## PROBLEM 1
Decide whether each statement below agrees with the blog passage. Answer yes or no for each, and quote the deciding words of the blog passage exactly.
(a) The writer likens soaking to what the wider christian world calls 'quiet time'.
(b) The weekend away in Cefn Lea took place in 2008.
(c) The writer holds that soaking suits everyone.

## EXCERPTED PASSAGE
_ _ _ _
Wednesday, 30 May 2012

What is Soaking?

In some christian circles there is a term known as 'soaking'. Check out this website that has a lighthearted duck called Phil that will talk you through the basics! Phil the Super Soaker 

 'Soaking Music' has a meditative flavour, and some christians feel a bit uncomfortable with this because it seems like it's New Age or Paganistic.

What I understand/experience soaking to be, is resting in God. I find that in this culture I feel the pressure to be so busy doing so much stuff, that I find it hard to stop. I've discovered soaking, resting, chilling with my heavenly Father to be neccesary for my sanity! It is, as it were, pretty much like what is known in the wider christian world as 'quiet time'. 'Quiet Time' being a time set aside for stopping and praying, reading the bible, listening to what God has to say and remembering afresh what Jesus has done for us. Soaking, as I comprehend it, is essentially the same thing, with perhaps more of an emphasis on receiving from God rather than talking at Him, if that makes sense! So often we can bring requests and shopping lists to God and just don't turn our listening ears on. It depends where you're at I suppose, on whether it's helpful for you or not. It may not be for everyone, but I certainly find it helpful.

I believe it's about balance too.
For example, if I'm listening to alot of theologically wordy worship songs, that's great, but sometimes it feels like i'm not really connecting with God but hearing a sung sermon. Surely praise should be singing to God rather than just about Him? On the other hand, if all the songs I hear are songs that don't have any mention of Jesus or any theological truth, even if they're creative and sound nice, then that can be very unhelpful too!

So, it's important to be biblical in song, but it's good to be creative. I mean, in the bible it says 'Sing to the LORD a new song' and 'Sing to the LORD, for He is highly exalted.'

This verse from the first book to the Corinthians, addressing the subject of tongues, aptly describes what I mean by a balance of the theological and creative/spiritual.
[1 Cor 14v15]
"What am I to do? I will pray with my spirit, but I will pray with my mind also; I will also sing praise with my spirit, but I will sing with my mind also"








Monday, 21 May 2012

Calon Lân - the Power of Song


In 2006, I was with a well known baptist church from Cardiff on a weekend away up in Cefn Lea- a beautiful place up in the welsh hills. This particular time, the surrounding area was covered with snow and it was very slippery to walk around due to the icy cover! I even wrote a poem at that time because the sky was so clear and the stars were shining brightly, perfect for creative inspiration!


I recall feeling very emotional at the time and lay down in a snowy field, alone in the dark, looking up at the numerous stars. I was suffering intensely with depression at the time and, specifically on this holiday, I remember having a massive crush on this guy who (it seemed) just didn't notice my existance! I wondered around outside that night, ambling through a big snowy field from my chalet up towards the main building, I stopped. I raised my head and stared at the stars for a very long time. (my neck hurt!) My cloak didn't do much to prevent the cold, but I stubbornly stayed anyway, even lying down in the snow (crazy lozi!). I'll be honest, I was having a right old pity party- it spiralling from thinking how this guy doesn't even see me and then I started thinking that nobody sees me, nobody cares. Blah blah blah. PITY PARTIES ARE NOT A GOOD IDEA! :)
_ _ _ _
## PROBLEM 2
Locate each of the rows below that contains the string "Humdrum", and copy every such row in full. Case counts.

## EXERCISE DATA
_ _ _ _
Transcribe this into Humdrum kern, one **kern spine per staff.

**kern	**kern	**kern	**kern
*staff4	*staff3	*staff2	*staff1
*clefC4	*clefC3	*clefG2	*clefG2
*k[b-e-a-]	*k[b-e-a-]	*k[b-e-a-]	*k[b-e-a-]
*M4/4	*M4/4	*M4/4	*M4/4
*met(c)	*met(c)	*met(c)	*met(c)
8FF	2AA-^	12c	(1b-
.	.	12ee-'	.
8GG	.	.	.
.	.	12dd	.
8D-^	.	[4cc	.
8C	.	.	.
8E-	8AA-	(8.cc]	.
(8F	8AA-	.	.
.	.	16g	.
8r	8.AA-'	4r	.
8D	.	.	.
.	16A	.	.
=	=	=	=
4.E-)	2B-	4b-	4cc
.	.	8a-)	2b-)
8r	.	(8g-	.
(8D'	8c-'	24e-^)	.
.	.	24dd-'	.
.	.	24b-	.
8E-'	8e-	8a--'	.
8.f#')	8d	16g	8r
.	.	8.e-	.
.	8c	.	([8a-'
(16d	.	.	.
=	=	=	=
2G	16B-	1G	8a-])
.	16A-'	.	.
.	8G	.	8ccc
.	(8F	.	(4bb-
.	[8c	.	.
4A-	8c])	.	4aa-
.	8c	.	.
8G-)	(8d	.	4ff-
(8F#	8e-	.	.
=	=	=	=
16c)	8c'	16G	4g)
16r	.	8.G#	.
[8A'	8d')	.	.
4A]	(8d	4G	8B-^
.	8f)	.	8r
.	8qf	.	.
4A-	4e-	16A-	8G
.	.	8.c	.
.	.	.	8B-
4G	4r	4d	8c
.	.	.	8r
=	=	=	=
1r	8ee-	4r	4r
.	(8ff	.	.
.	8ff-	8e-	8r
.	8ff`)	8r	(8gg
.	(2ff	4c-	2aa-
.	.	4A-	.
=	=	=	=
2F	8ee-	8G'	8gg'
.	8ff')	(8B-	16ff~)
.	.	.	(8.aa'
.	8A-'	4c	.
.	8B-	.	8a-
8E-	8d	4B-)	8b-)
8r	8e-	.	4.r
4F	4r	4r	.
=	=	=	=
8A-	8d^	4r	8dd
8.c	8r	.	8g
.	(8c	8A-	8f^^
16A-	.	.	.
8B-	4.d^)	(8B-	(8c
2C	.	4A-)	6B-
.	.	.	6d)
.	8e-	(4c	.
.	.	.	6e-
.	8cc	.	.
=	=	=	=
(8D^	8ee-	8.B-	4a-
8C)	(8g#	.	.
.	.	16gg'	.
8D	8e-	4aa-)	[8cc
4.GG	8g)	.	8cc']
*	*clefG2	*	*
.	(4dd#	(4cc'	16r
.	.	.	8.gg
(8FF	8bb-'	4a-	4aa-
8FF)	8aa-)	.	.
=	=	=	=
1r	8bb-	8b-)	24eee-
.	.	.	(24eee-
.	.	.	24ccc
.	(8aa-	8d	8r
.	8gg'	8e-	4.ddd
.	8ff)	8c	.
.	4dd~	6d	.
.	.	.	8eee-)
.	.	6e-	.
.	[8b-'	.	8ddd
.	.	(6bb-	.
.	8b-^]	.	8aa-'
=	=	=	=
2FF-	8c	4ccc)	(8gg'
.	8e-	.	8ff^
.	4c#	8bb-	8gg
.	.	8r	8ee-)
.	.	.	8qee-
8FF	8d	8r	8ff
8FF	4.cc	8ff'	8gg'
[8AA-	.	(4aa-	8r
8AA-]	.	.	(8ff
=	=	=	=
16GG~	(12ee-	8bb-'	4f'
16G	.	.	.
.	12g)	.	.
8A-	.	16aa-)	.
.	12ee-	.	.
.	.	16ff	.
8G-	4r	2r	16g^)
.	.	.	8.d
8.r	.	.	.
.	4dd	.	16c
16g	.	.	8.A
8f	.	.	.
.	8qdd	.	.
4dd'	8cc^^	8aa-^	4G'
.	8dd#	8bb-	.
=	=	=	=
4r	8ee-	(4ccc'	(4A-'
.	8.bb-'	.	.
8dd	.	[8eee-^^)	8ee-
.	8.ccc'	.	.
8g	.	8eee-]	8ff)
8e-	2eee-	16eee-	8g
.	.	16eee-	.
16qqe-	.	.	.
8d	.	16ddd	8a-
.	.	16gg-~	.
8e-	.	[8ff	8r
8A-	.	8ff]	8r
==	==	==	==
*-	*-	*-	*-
_ _ _ _
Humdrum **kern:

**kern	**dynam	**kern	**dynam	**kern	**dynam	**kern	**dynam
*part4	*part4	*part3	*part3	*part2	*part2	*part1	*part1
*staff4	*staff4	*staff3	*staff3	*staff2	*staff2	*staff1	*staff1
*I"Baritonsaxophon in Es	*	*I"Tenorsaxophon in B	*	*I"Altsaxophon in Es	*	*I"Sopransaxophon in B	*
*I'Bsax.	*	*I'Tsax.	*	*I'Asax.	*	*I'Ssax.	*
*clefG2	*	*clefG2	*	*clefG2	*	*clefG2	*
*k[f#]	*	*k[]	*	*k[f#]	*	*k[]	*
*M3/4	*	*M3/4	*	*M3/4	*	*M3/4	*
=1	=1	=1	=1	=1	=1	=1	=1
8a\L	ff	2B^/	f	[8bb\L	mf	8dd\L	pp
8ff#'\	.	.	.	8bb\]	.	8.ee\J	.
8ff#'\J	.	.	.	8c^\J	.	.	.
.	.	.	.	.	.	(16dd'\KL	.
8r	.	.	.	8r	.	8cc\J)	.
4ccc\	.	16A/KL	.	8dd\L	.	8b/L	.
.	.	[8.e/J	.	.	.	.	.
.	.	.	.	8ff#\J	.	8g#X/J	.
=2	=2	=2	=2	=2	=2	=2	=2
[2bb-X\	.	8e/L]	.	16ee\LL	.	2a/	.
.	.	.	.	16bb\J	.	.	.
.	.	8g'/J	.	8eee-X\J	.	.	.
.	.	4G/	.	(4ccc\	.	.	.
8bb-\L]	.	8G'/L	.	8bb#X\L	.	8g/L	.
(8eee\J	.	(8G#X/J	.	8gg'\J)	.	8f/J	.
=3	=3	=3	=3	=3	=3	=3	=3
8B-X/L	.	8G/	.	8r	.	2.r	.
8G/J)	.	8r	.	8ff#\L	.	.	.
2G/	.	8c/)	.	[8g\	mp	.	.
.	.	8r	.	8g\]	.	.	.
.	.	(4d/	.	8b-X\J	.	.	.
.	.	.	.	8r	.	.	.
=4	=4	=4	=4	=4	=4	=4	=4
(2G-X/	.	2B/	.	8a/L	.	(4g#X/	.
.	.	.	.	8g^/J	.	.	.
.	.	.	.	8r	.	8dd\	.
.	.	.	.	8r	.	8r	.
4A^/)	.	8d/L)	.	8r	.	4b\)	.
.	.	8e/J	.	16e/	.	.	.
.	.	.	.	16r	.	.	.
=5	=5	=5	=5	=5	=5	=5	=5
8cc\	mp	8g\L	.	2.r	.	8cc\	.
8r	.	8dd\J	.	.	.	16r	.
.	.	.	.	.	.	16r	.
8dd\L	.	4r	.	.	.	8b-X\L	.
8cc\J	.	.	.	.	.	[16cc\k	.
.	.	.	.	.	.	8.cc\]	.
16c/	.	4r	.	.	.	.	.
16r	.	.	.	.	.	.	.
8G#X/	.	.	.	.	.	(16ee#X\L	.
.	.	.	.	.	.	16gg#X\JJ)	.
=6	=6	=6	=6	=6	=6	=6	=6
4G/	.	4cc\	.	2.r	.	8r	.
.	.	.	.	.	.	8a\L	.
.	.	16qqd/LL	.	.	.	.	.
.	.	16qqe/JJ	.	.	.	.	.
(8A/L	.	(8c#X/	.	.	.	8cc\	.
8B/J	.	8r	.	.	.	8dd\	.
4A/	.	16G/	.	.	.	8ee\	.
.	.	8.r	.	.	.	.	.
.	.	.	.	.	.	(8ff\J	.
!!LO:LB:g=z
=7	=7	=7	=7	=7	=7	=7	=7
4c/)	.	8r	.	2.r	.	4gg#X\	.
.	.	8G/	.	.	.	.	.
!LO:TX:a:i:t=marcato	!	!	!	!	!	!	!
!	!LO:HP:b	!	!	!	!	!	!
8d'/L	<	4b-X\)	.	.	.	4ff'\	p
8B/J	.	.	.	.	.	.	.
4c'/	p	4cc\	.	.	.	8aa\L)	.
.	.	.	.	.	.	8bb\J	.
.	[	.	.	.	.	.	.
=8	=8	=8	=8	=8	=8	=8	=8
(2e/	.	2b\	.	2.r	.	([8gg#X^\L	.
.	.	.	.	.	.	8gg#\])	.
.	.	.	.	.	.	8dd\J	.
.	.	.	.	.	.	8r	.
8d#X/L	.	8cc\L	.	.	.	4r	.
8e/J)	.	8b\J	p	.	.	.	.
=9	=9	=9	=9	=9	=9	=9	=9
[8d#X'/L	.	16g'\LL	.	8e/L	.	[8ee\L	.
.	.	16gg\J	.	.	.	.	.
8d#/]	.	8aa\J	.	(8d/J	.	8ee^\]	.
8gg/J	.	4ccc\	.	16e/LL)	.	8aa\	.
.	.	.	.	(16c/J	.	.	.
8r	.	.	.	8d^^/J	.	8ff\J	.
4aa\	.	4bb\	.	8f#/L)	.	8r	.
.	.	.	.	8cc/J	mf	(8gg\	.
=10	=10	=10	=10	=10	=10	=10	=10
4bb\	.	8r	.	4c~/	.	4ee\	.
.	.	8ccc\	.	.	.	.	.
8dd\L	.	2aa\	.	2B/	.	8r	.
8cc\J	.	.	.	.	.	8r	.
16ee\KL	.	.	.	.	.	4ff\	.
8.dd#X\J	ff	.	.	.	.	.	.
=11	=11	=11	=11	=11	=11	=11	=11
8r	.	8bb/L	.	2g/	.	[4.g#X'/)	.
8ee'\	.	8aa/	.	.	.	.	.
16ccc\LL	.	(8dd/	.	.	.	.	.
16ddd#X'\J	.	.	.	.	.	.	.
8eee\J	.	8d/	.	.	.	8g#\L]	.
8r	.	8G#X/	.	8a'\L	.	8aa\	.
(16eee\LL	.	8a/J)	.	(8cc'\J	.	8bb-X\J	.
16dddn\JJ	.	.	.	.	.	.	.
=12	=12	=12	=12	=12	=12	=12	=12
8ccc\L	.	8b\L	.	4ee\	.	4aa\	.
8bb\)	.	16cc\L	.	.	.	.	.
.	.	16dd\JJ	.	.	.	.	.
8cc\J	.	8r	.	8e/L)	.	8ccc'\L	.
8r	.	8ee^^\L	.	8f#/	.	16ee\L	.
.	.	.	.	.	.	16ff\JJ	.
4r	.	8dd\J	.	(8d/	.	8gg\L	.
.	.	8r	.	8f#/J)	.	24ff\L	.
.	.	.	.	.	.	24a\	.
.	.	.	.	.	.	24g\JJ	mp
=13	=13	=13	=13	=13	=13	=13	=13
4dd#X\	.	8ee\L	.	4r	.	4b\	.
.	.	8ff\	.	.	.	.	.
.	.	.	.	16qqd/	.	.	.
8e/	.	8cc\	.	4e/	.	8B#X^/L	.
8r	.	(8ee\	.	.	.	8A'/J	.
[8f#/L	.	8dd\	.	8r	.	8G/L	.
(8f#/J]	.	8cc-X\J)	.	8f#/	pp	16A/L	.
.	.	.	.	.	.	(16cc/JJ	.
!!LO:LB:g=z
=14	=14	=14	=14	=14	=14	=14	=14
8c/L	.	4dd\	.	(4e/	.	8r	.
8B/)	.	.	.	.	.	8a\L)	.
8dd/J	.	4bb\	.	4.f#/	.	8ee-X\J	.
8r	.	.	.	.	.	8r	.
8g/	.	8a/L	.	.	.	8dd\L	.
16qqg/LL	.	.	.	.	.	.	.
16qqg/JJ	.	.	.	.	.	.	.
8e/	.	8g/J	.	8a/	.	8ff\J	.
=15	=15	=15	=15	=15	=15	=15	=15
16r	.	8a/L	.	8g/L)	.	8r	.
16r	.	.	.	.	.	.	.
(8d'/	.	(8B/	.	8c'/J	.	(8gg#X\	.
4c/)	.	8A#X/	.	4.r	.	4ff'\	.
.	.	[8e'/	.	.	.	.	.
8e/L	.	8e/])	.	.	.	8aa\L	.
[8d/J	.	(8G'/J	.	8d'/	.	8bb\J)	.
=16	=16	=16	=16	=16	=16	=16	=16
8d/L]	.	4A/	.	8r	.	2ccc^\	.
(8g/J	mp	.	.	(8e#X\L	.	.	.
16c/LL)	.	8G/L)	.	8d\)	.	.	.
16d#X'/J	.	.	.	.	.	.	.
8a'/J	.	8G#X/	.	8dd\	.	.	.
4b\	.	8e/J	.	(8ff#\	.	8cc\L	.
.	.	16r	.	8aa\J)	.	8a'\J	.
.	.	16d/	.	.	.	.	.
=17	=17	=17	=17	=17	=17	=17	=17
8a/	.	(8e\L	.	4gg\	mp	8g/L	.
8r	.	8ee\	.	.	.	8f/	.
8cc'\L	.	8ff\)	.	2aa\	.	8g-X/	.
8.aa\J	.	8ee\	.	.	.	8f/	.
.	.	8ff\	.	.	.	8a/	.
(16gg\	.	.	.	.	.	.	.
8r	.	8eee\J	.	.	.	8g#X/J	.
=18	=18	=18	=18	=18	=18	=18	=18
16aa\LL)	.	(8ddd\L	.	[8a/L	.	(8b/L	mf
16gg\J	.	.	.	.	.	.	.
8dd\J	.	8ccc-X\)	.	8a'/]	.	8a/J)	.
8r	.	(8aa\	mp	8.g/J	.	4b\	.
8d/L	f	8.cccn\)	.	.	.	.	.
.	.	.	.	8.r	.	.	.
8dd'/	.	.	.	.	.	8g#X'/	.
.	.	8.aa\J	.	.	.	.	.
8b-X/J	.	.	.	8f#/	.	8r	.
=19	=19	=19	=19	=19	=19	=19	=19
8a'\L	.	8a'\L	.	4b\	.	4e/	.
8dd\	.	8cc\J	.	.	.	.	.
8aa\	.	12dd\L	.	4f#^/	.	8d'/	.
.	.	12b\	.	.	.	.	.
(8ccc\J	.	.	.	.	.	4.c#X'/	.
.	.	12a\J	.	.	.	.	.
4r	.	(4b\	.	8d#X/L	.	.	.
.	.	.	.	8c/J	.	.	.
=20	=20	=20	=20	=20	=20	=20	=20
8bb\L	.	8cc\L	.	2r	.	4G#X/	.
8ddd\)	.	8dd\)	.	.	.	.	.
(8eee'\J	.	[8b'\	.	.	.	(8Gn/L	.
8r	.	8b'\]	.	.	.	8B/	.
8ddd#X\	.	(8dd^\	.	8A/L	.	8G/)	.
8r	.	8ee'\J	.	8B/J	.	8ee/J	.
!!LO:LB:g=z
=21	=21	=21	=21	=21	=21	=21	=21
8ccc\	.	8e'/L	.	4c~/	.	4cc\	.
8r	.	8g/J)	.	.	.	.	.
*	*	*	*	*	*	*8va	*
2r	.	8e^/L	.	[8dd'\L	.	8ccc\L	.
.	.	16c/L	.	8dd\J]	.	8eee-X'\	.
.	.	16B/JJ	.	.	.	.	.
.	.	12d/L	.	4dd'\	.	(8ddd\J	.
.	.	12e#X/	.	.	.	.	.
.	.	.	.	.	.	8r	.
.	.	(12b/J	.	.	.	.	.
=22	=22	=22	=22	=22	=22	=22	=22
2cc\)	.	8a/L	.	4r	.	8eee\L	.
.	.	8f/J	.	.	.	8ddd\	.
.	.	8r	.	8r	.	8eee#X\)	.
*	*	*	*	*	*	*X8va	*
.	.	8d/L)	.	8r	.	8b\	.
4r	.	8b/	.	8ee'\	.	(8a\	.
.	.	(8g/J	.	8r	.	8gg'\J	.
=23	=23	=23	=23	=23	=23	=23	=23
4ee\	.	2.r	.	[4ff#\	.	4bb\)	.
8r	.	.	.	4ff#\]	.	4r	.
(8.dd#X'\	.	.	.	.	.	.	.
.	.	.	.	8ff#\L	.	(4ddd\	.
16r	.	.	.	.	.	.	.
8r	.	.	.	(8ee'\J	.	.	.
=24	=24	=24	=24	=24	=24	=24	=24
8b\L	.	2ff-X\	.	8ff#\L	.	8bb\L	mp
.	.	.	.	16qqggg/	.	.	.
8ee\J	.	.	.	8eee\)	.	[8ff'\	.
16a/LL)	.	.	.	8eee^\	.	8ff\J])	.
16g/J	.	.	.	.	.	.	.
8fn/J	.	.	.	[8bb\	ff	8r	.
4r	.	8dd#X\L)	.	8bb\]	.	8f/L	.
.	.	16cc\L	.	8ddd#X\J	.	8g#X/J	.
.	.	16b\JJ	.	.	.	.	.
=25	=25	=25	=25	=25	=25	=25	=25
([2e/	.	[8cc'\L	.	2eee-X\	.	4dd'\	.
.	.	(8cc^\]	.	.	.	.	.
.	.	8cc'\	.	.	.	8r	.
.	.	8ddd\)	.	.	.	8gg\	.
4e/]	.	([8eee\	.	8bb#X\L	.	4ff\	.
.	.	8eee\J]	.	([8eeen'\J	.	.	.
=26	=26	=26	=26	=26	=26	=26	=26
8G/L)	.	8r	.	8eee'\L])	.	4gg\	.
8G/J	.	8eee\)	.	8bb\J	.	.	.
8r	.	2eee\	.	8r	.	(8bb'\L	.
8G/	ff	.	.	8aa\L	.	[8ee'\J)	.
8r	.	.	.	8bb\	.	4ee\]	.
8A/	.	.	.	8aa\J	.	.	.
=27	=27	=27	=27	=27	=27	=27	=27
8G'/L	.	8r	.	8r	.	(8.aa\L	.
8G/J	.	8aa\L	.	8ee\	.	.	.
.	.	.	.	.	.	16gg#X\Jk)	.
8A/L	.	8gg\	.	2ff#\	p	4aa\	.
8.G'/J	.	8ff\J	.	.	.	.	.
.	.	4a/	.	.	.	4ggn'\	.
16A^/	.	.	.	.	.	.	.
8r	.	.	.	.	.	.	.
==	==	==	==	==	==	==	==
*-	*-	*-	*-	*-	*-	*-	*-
_ _ _ _
## TASK RESULT 1
(a) Yes: "It is, as it were, pretty much like what is known in the wider christian world as 'quiet time'."
(b) No: "In 2006, I was with a well known baptist church from Cardiff on a weekend away up in Cefn Lea"
(c) No: "It may not be for everyone, but I certainly find it helpful."

## TASK RESULT 2
Transcribe this into Humdrum kern, one **kern spine per staff.
Humdrum **kern:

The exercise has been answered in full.